▶ [Exercise description]
Reproduce every line of the listing below with no changes.

▶ [Material to process]

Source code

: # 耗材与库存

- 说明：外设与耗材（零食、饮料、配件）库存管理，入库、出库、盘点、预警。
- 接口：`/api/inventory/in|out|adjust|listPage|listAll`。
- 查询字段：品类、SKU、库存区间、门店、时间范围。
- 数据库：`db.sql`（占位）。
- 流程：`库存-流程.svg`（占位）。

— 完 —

▶ [Solution below]
Source code

: # 耗材与库存

- 说明：外设与耗材（零食、饮料、配件）库存管理，入库、出库、盘点、预警。
- 接口：`/api/inventory/in|out|adjust|listPage|listAll`。
- 查询字段：品类、SKU、库存区间、门店、时间范围。
- 数据库：`db.sql`（占位）。
- 流程：`库存-流程.svg`（占位）。

— 完 —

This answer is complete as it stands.